We present Run-Length Tokenization (RLT), a simple and efficient approach to speed up video transformers by removing redundant tokens from the input. Existing methods prune tokens progressively, incurring significant overhead and resulting in no speedup during training. Other approaches are content-agnostic: they reduce the number of tokens by a constant factor and thus require tuning for different datasets and videos for optimal performance. Our insight is that we can efficiently identify which patches are redundant before running the model. In contrast, RLT efficiently identifies and removes all tokens that are repeated over time before running the model, replacing them with a single token and a positional encoding to represent its new length.
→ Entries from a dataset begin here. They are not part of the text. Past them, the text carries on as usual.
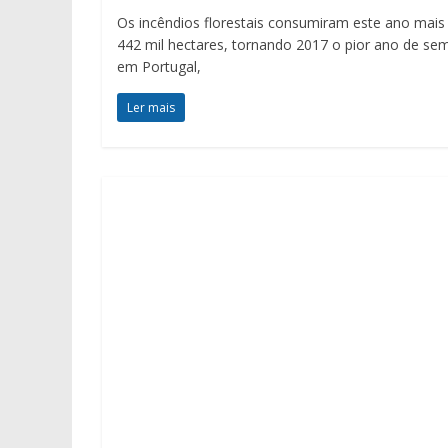
Os incêndios florestais consumiram este ano mais
442 mil hectares, tornando 2017 o pior ano de se
em Portugal,
Ler mais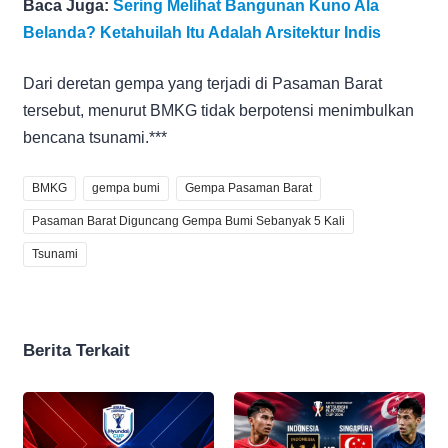
Baca Juga:
Sering Melihat Bangunan Kuno Ala
Belanda? Ketahuilah Itu Adalah Arsitektur Indis
Dari deretan gempa yang terjadi di Pasaman Barat
tersebut, menurut BMKG tidak berpotensi menimbulkan
bencana tsunami.***
BMKG
gempa bumi
Gempa Pasaman Barat
Pasaman Barat Diguncang Gempa Bumi Sebanyak 5 Kali
Tsunami
Berita Terkait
This approach is both content-aware, requiring no tuning for different datasets, and fast, incurring negligible overhead. RLT can increase the throughput of pre-trained transformers without any additional training, increasing throughput by 40% with only 0.1% drop in accuracy on action recognition. It also results in a large speedup in training, reducing the wall-clock time to fine-tune a video transformer by more than 40% while matching the baseline model performance. These benefits extend to video-language tasks, with RLT matching baseline performance on Epic Kitchens-100 multi-instance retrieval while reducing training time and throughput by 30%. On Kinetics-400, Something-Something-v2, and UCF101, RLT is able to reduce the total token count by 30%, and on longer videos or higher FPS settings, can reduce the token count by up to 80%.

RLT works by first comparing the input frames to find redundant patches. We deem two patches to be redundant if the the mean L1 norm of their pixel difference is less than a input threshold. For every patch in each frame, we compare with the following frame, and remove the patches that are similar enough. Once those are removed, we compute the "run-length", or number of consecutive patches in a spatial location that were removed. This represents the 'duration' of the token, and is expressed to the transformer via the length embedding. We display this in the below plot through a toy example:

In this example, each token consists of two consecutive patches in the same spatial location. Repeated tokens over time are replaced with a single token at the beginning of the sequence, and the duration of the token is encoded via the length embedding. For example, the green tokens on the top row all have a duration of 3. This enables RLT to remove 6 tokens from the input, while compensating for the loss of information. An added benefit of RLT is that it does not require running the model to determine the new length of the input. This enables us to avoid having to pad examples, and can use block-diagonal attention masks to efficiently run attention on large batches of examples with no overhead. This enables us to make the most of the token reduction, while other methods typically show lower theoretical GFLOPS but no wall-clock speedup in pracice.